While Linda is growing up in the small town of Boiling Springs, North Carolina, back in the 70s and 80s, she knows that she is different from everyone else, even the members of her own family. She “tastes” words. When she hears or speaks them, an association with a flavor bombards her, which she calls “incomings.”
Her best friend Kelly writes letters to her, first to launch their friendship, and then to connect with her afterwards, even though they live in the same neighborhood. The letter connection is one small bit of normalcy for Linda.
In this story, we follow the “confessions” of Linda, including her descriptions of daily life in this small town, her first crush on a boy named Wade, and a horrendous experience that will overshadow these years. When she finally “escapes” the town and goes to Yale, we continue in this vein, moving between the past and the present, until this section is complete.
Another very important and positive presence in Linda’s life is her great-uncle “Baby Harper.” Gradually she comes to rely on his presence and his adoration.
In the second section, revelations begin.

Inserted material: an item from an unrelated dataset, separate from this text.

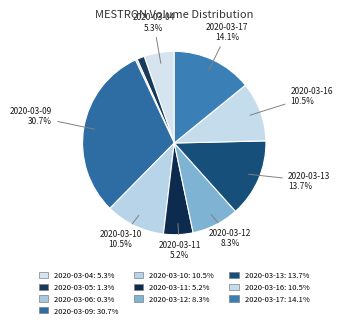

How many slices are in this pie chart?

10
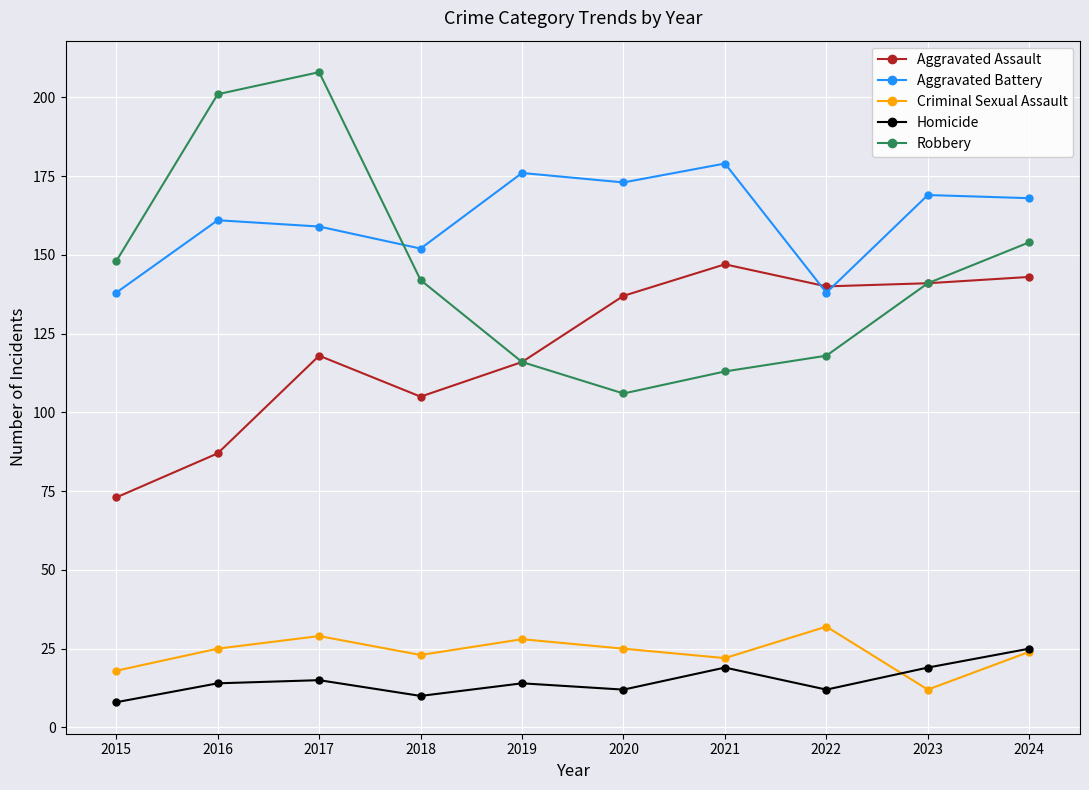

Rank the series by their maximum value, from lowest to highest.

Homicide, Criminal Sexual Assault, Aggravated Assault, Aggravated Battery, Robbery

We finally learn some of the reasons for Linda’s unique experiences, as well as why she has no memory of her first seven years.
While Bitter in the Mouth: A Novel was a very compelling story, there were parts of this novel that were slow; the first section even seemed confusing at times, with the tendency to leap around between past and present. The flow was not as smooth as I would have liked.
In the second section, however, the novel “redeemed itself” for me and finished with a blaze of triumphant renderings, which is why I gave this tale four stars.